How Exercise & Being Physically Active Impacts Your Energy
I want to share with you how exercise impacts your energy levels; even if you are living with a chronic pain or chronic health condition.
When you’re completely exhausted, the last thing you want to do is lace up your shoes for a workout or doing any long duration of physical activity. But if you’re tired of being tired all the time, you may want to rethink the idea of regularly exercising or being physically active.
Exercise is one of the most powerful tools we have for increasing our energy levels and you don’t need to do a lot to reap the benefits.
In fact, a University of Georgia study found that performing 20 minutes of low intensity exercise could decrease fatigue by up to 65%!
A physical activity as simple as walking, yoga or a leisurely bike ride (for only 20 minutes!) can do so much more for your energy than a cup of coffee or an energy drink ever could.
So How Does Exercise Actually Increase Energy?
There’s a lot of amazing things going on in your body during a workout session. When you exercise, your body increases its production of serotonin, endorphins and dopamine — all of which are powerful mood boosters.
Dopamine, in particular, has been found to make us feel more alert and motivated. This is exactly why it pays to take that brisk walk during your lunch break instead of scrolling through your social feeds. Even if it is for just 6 minutes!
In addition to releasing these helpful neurotransmitters, exercise has been found to help us sleep better.
When your body gets the rest it needs on a regular basis, you’ll have the energy to get through your busy day — and maybe even some to spare!
But, Can Exercise Actually Work Against You?
While a regular exercise or being physically active is typically a great thing for your body, there are some circumstances where a workout can actually affect your energy in a negative way.
Working out at night can make it very difficult to wind down and get a restful sleep. Experts recommend avoiding vigorous exercise up to 3 hours before bedtime.
For those with especially hectic schedules, this can be a challenge since it may be the only time of day they can fit in a workout, however there are ways to do a simple workout in 6 minutes or less.
However, consider moving your workout to the morning to increase your energy for the whole day. But if you simply can’t, try sticking to a lower intensity nighttime exercise routine so you can wind down when it’s time to sleep.
Can It Be Too Much Of A Good Thing?
Yes, you can get too much of a good thing. Exercising too much can actually have the opposite effect on your energy levels.
One study looked at the effects of over-exercising. Participants were put through a rigorous physical training regime for 10 days followed by 5 days of active recovery.
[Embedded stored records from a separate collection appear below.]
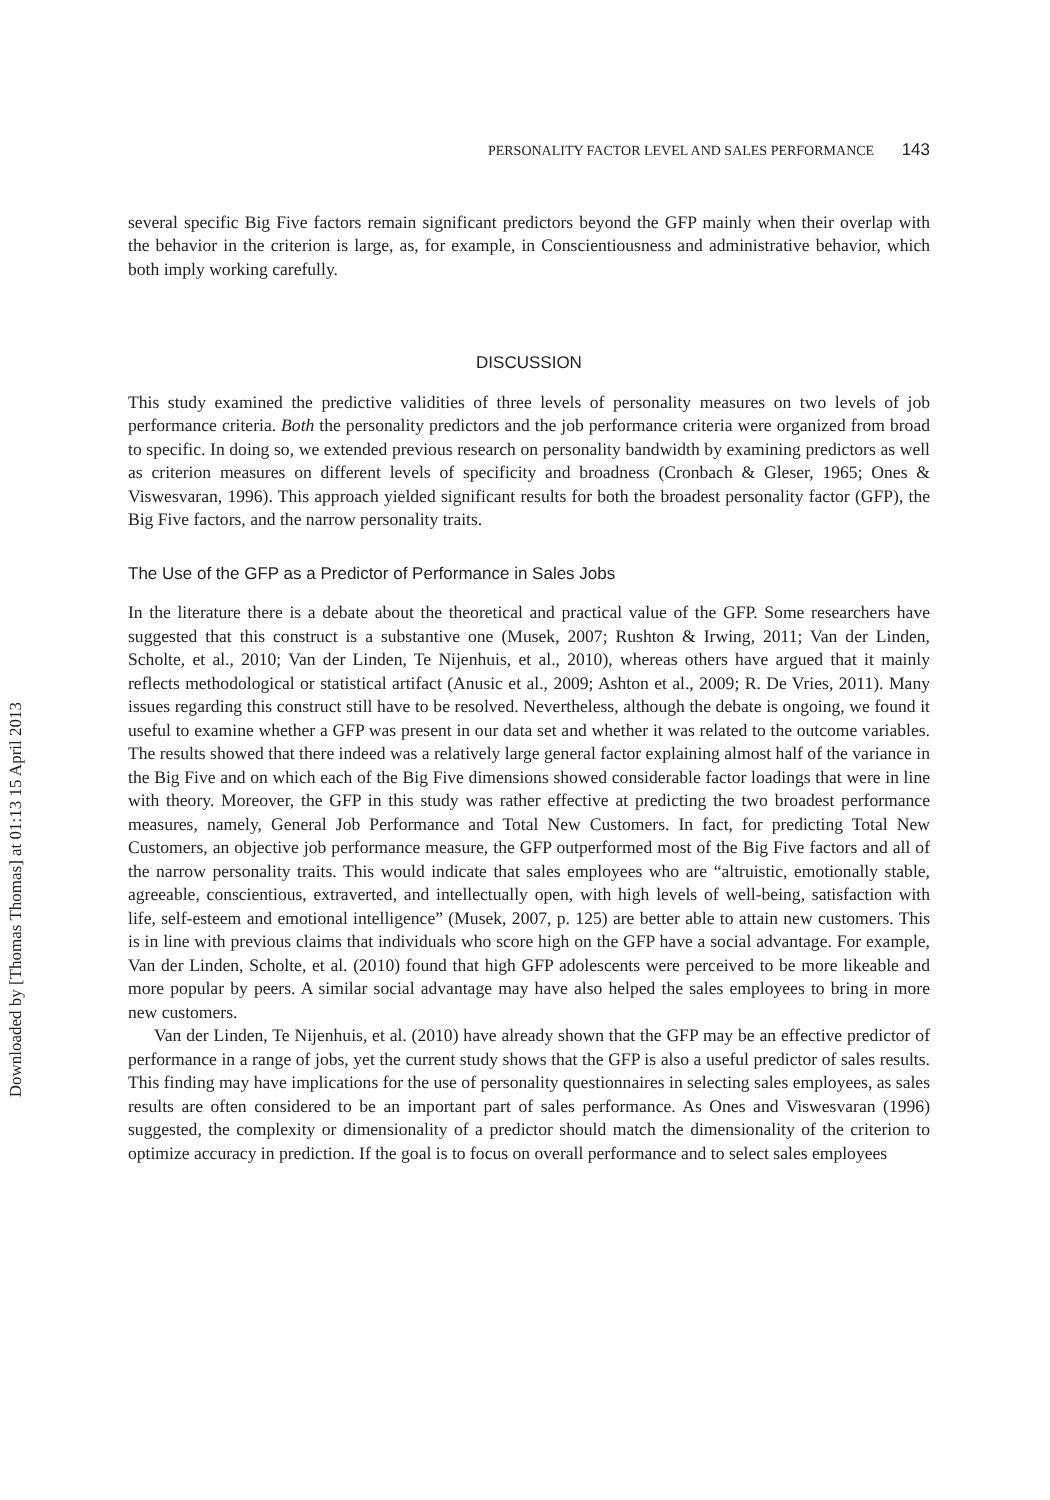Downloaded by [Thomas Thomas] at 01:13 15 April 2013
PERSONALITY FACTOR LEVEL AND SALES PERFORMANCE 143
several specific Big Five factors remain significant predictors beyond the GFP mainly when their overlap with the behavior in the criterion is large, as, for example, in Conscientiousness and administrative behavior, which both imply working carefully.
DISCUSSION
This study examined the predictive validities of three levels of personality measures on two levels of job performance criteria. Both the personality predictors and the job performance criteria were organized from broad to specific. In doing so, we extended previous research on personality bandwidth by examining predictors as well as criterion measures on different levels of specificity and broadness (Cronbach & Gleser, 1965; Ones & Viswesvaran, 1996). This approach yielded significant results for both the broadest personality factor (GFP), the Big Five factors, and the narrow personality traits.
The Use of the GFP as a Predictor of Performance in Sales Jobs
In the literature there is a debate about the theoretical and practical value of the GFP. Some researchers have suggested that this construct is a substantive one (Musek, 2007; Rushton & Irwing, 2011; Van der Linden, Scholte, et al., 2010; Van der Linden, Te Nijenhuis, et al., 2010), whereas others have argued that it mainly reflects methodological or statistical artifact (Anusic et al., 2009; Ashton et al., 2009; R. De Vries, 2011). Many issues regarding this construct still have to be resolved. Nevertheless, although the debate is ongoing, we found it useful to examine whether a GFP was present in our data set and whether it was related to the outcome variables. The results showed that there indeed was a relatively large general factor explaining almost half of the variance in the Big Five and on which each of the Big Five dimensions showed considerable factor loadings that were in line with theory. Moreover, the GFP in this study was rather effective at predicting the two broadest performance measures, namely, General Job Performance and Total New Customers. In fact, for predicting Total New Customers, an objective job performance measure, the GFP outperformed most of the Big Five factors and all of the narrow personality traits. This would indicate that sales employees who are “altruistic, emotionally stable, agreeable, conscientious, extraverted, and intellectually open, with high levels of well-being, satisfaction with life, self-esteem and emotional intelligence” (Musek, 2007, p. 125) are better able to attain new customers. This is in line with previous claims that individuals who score high on the GFP have a social advantage. For example, Van der Linden, Scholte, et al. (2010) found that high GFP adolescents were perceived to be more likeable and more popular by peers. A similar social advantage may have also helped the sales employees to bring in more new customers.
Van der Linden, Te Nijenhuis, et al. (2010) have already shown that the GFP may be an effective predictor of performance in a range of jobs, yet the current study shows that the GFP is also a useful predictor of sales results. This finding may have implications for the use of personality questionnaires in selecting sales employees, as sales results are often considered to be an important part of sales performance. As Ones and Viswesvaran (1996) suggested, the complexity or dimensionality of a predictor should match the dimensionality of the criterion to optimize accuracy in prediction. If the goal is to focus on overall performance and to select sales employees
Not only did participants notice a decrease in performance, they also complained of extreme fatigue and difficulty sleeping. So it is important to have a good schedule of types of exercise, the frequency, the intensity, and type of exercise you are doing to minimize this type of effect.
So How Much Exercise Is Enough?
It is recommended by many healthy lifestyle experts to get approximately 150 minutes of moderate exercise each week to maintain good health. The type of exercise and physical activity you do will be determined by where you are at now and how to progress forward in an individualized program.
You’ll know you’re getting the right amount of exercise if you notice your energy levels are increasing over time.
If, after upleveling your exercise efforts you’re (still) feeling lethargic or are having difficulty sleeping, there’s a good chance you may be overtraining. To minimize this, it is always best to do work with a professional who knows about you as well as your health condition status, for example if you have fibromyalgia, it is knowing about how much rest to also have in your exercise plan to help gain energy.
One Last Point I Have About Exercise & Energy
The food you eat also plays a huge role in your energy levels! In addition to getting regular exercise, be sure to fuel your body with whole foods as well as hydrate throughout the day to keep your energy levels up and maintained.
It is always best to take the time to invest in yourself, individualize the exercises and/or physical activities you enjoy into your day, week, and months.